Tuesday, February 12, 2013

The Long Road

I was in my youth a terrible procrastinator, putting off everything from making beds to writing papers. Only rather recently did I learn to plan ahead and work on projects over time. That my own change of habit seems to have coincided with Pope Benedict XVI's Pontificate is surely coincidental, but not without meaning.

You see my own discovery was not one of utility or efficiency. I didn't learn to take the long path for the purpose of doing better work, although that would have been sensible. Instead I came to realize that I neither enjoyed nor came to a full understanding of the task when I pressed it out in an afternoon. Where once I had pride in my ability to work with little time, I grew to feel cheated. I could finish work and well, but I never lived with ideas until I learned to make a joy and journey of them.

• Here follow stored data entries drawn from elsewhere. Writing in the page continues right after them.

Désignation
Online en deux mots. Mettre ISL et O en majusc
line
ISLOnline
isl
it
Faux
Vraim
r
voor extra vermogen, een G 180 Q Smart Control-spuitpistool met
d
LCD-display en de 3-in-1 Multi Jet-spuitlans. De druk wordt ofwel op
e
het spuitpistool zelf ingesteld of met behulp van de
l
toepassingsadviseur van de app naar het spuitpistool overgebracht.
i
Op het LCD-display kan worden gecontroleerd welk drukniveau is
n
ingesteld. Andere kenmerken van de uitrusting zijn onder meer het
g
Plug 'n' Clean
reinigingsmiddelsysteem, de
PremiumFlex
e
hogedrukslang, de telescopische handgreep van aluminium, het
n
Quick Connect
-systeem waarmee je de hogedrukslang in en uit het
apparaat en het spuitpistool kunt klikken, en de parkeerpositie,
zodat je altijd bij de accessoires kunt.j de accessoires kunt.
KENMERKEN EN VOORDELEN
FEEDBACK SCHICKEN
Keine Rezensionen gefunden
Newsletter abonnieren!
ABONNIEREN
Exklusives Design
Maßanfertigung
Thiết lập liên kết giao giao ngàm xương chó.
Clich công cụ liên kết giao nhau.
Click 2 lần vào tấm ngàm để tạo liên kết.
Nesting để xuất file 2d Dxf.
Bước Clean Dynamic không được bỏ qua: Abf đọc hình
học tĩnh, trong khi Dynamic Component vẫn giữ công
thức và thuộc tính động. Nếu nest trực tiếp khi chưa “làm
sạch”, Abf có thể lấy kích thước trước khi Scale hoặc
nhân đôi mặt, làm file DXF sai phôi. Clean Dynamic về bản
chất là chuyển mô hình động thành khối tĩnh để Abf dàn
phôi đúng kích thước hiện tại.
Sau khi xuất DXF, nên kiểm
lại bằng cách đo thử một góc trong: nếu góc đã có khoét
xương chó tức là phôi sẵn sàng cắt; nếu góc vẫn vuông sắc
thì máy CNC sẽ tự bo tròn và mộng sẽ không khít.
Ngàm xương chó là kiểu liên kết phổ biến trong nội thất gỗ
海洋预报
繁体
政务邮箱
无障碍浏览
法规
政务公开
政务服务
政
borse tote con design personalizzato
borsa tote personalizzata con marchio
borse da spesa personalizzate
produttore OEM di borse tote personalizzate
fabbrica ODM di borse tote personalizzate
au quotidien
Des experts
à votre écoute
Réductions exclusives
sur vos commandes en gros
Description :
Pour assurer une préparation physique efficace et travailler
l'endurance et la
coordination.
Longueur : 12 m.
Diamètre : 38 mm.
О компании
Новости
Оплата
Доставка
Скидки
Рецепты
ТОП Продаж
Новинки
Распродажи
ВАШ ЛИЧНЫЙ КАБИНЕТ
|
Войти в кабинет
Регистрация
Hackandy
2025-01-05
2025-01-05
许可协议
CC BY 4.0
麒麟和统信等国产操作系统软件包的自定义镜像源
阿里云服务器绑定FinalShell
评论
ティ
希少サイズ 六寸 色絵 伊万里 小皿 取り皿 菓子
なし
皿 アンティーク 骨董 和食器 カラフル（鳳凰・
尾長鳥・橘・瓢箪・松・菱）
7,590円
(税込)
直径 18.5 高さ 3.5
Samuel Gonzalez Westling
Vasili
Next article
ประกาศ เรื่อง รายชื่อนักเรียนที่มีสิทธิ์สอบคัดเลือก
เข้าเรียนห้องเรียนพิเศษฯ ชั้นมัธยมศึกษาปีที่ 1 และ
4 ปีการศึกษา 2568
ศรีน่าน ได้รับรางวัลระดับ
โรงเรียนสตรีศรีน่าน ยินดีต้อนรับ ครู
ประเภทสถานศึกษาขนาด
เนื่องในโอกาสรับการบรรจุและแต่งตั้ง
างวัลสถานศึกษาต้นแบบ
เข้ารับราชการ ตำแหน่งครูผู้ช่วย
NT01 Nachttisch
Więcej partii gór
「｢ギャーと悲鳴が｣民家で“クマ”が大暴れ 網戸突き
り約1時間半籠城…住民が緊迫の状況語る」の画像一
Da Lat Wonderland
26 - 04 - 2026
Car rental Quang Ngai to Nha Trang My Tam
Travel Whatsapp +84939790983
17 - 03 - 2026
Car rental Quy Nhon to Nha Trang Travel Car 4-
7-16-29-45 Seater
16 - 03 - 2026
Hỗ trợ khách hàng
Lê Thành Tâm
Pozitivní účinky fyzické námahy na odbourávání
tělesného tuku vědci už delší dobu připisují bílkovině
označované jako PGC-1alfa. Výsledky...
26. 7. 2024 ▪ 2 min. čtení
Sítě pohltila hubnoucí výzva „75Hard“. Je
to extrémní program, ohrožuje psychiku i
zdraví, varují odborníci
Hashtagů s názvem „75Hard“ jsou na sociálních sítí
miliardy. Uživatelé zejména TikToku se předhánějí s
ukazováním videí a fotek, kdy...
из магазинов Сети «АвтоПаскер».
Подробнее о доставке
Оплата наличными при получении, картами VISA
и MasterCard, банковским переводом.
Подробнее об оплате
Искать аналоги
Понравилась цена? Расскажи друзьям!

I see in many ways a similar path and love in the Pontificate of Pope Benedict. What could result in the short run, I asked at the time, from Summorum Pontificum? (Much, but still more in time.) Of Anglicanorum Coetibus? (Much, but. . .) Yet theirs is not the path of revolution or reactionary restoration, but of building the good, slowly over time. It is the work not of monument building but of cultivation, and cultivation must be done over time for it consists not in conversion by intimidation or legislation but by inspiration, inspiration at the highest level by the mass, and at the human level by the serene, joyful, and abiding spirit of His Holiness.

The confidence he gave to those in sympathy with his spirit, Catholic in every way and open to all truth and love and beauty, will be seen not in any one, grand gesture, but bear fruit in good lives and beautiful things. To have had as Pope such a kindred, though far excelling, spirit as Benedict is to have been validated as an intellectual and scholar, as a man and humanist, and excited as a Catholic.